▸ **Document text**
Except that our democracy comes from the British type, uninominal first past the post, in a federal regime in which we do not control all the power and submitted to free trade accords favoring free enterprise and the protection of investments negotiated in secret. In other words, upon closer scrutiny, democracy and people power are very theoretical. Four years of full-fledged activism taught me this much.

A thinker named Chomsky developed the concept called "the fabrication of consent". In various analyses, he successfully demonstrates how governments, or advertising agencies, come to influence whole sectors of society to make them accept what they want. One of the well known techniques is to burn out the adversary by multiplying consultation procedures. It ends up by making you dizzy.

In the environmental movement, the enemy is called social acceptability. It is a notion of sustainable development (let's appreciate the deep contradiction of a capitalist society that flourishes thanks to waste) that receives a lot of attention to protect the environment. Its existence is certified by the law of sustainable development of 2006. So when there is talk of development, one must check if the population agrees.

This notion is outrageous because it is not base on democracy, it is a smokescreen. Could we have asked by referendum if the population wanted oil and gas development? It would have been less expensive than the series of exercises of the 2010 BAPE, the 2011-2013 ÉES, the 2014 parliamentary commission partially aborted and finally the latest 2014 BAPE. Also, let us not forget the consultations on our energy future. We could have asked a clear question, once and for all, and we would have had a democratic answer. Definitly. But, it would not have given us the expected answer, the one the industry wants: "Mr Binnion says that he is hopeful to see the gas companies go ahead and start fracking again in the St. Lawrence Valley. 'We have seen in the environmental study that there is no problem for water. (...) I am forever an optimist when it comes to the development of shale gas. We hope to get social acceptability so we can go ahead'" (1). Is the president of the gas association a braggart? Where did he get the idea that the people agree to fracking after all the hoopla we did against it's invasion for the past 4 years? Would the population have already changed it's mind, forgotten everything? Maybe it is because we have ridden the merry-go-round for too long and we are now nauseous.

▸ **Data to examine**

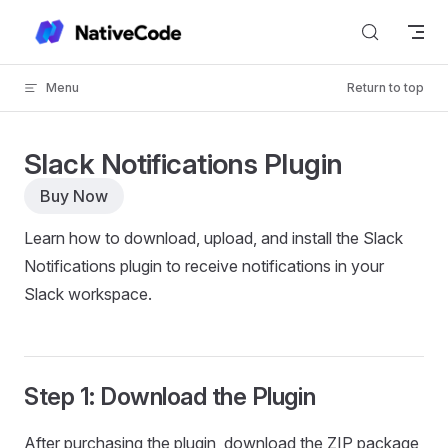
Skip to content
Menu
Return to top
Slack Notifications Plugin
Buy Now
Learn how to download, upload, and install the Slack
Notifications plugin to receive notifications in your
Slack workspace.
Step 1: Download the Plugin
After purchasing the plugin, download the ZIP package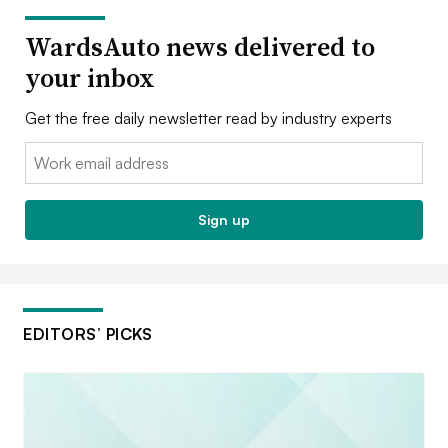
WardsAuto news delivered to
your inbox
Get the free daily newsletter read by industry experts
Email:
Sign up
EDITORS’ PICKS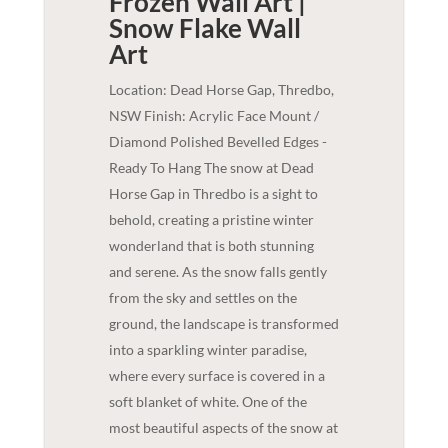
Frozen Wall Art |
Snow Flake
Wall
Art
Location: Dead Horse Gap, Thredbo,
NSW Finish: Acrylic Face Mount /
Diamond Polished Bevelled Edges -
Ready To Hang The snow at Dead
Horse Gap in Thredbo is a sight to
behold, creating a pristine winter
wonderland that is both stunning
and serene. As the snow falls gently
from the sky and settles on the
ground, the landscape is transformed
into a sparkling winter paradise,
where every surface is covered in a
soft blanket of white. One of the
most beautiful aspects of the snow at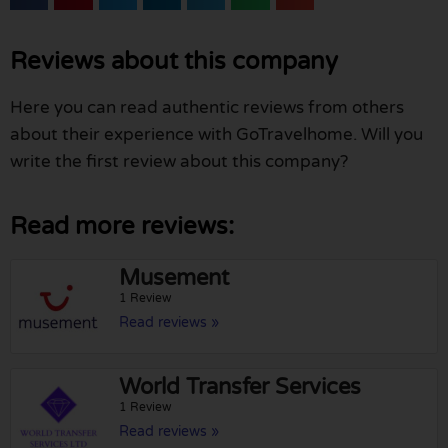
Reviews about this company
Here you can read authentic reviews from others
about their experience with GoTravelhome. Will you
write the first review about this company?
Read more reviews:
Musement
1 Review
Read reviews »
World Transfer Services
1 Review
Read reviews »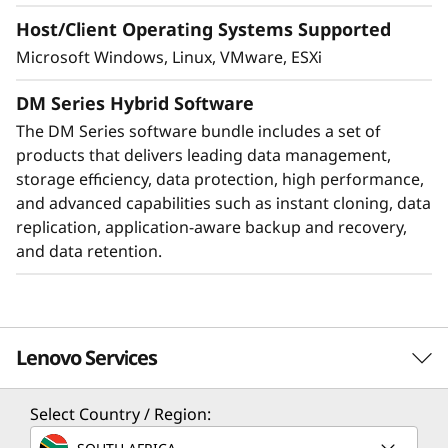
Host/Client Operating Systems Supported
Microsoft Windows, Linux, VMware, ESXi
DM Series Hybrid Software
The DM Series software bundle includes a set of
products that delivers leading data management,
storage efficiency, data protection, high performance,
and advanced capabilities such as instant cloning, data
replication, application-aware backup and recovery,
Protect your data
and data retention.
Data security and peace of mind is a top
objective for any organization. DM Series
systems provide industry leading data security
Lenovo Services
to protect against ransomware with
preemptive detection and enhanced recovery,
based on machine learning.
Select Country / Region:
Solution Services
==
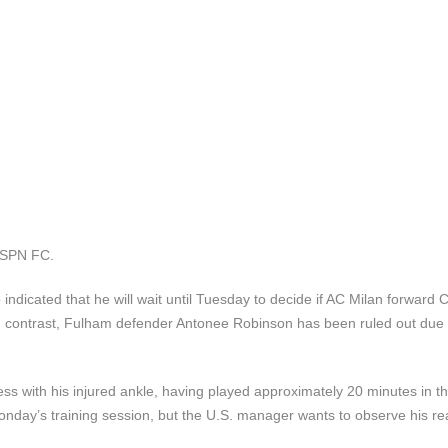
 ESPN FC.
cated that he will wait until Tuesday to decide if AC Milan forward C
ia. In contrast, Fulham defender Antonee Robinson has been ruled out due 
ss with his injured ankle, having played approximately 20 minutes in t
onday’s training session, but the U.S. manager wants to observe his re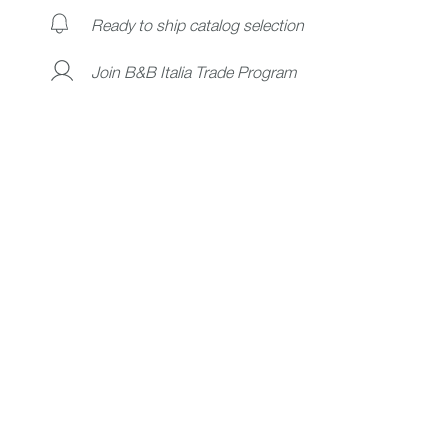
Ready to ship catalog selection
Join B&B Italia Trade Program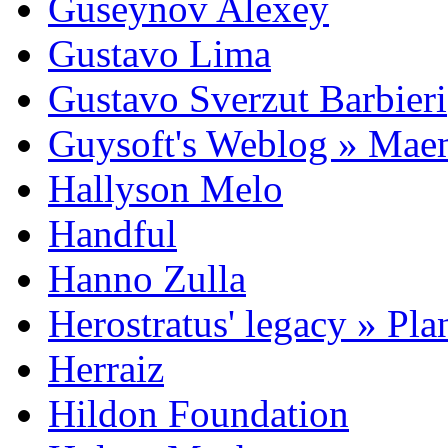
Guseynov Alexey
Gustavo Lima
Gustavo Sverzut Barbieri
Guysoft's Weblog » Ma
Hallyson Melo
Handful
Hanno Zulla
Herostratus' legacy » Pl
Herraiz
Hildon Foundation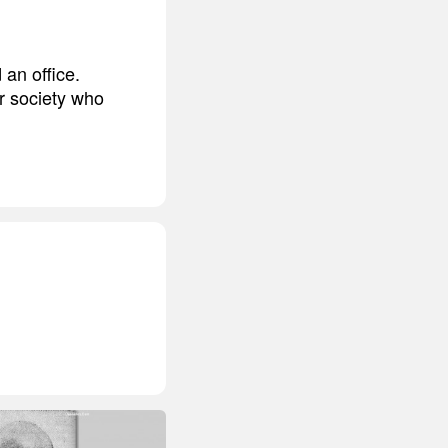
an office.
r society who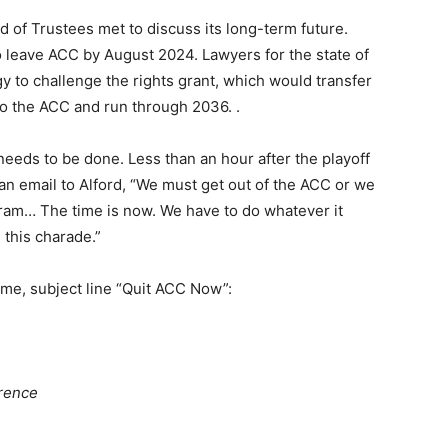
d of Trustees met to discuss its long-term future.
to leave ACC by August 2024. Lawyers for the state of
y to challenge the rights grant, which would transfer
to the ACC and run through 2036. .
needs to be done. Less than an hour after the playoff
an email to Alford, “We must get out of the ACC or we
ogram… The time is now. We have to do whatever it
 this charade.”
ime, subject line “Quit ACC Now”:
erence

▸ **What to do**
1. Can you print the passage of the essay on social acceptability and fracking starting at "A thinker named" and ending at "making you dizzy."?
2. Answer these about the essay on social acceptability and fracking:
(a) Who developed the concept called "the fabrication of consent"?
(b) Which law certifies the existence of social acceptability?
(c) How many years of full-fledged activism does the writer mention?
3. Could you go on with the essay on social acceptability and fracking from the point where it stops?

▸ **Answers by item**
1.
A thinker named Chomsky developed the concept called "the fabrication of consent". In various analyses, he successfully demonstrates how governments, or advertising agencies, come to influence whole sectors of society to make them accept what they want. One of the well known techniques is to burn out the adversary by multiplying consultation procedures. It ends up by making you dizzy.

2.
(a) Chomsky
(b) The law of sustainable development of 2006
(c) Four years

3.
Social acceptability is not a political notion. And by the way, it is not a scientific notion either. Is there risk of pollution for the groundwater table, yes or no? Are the fracking fluids toxic or not? 99,5% of the men and women of the street could be convinced that it is a good idea to develop the gas industry in Quebec, if the scientists prove that the water could be contaminated with no going back, do we go ahead? Binnion tells us that the ÉES did not find significant links between the underground water table contamination and hydraulic fracturing. (2) They did not look very far, because the Scientific Collective on the Shale gas question did find some well documented studies, but the commissioners of the environmental study refused to hear that group. Let us remember that the environmental study does not look specifically at the fracking process, but the possibility of letting the industry in; in other words, it does not study specifically health or pollution. It is like trying to study the stars with binoculars rather than a telescope: it can be done, but it is not the best tool to do it.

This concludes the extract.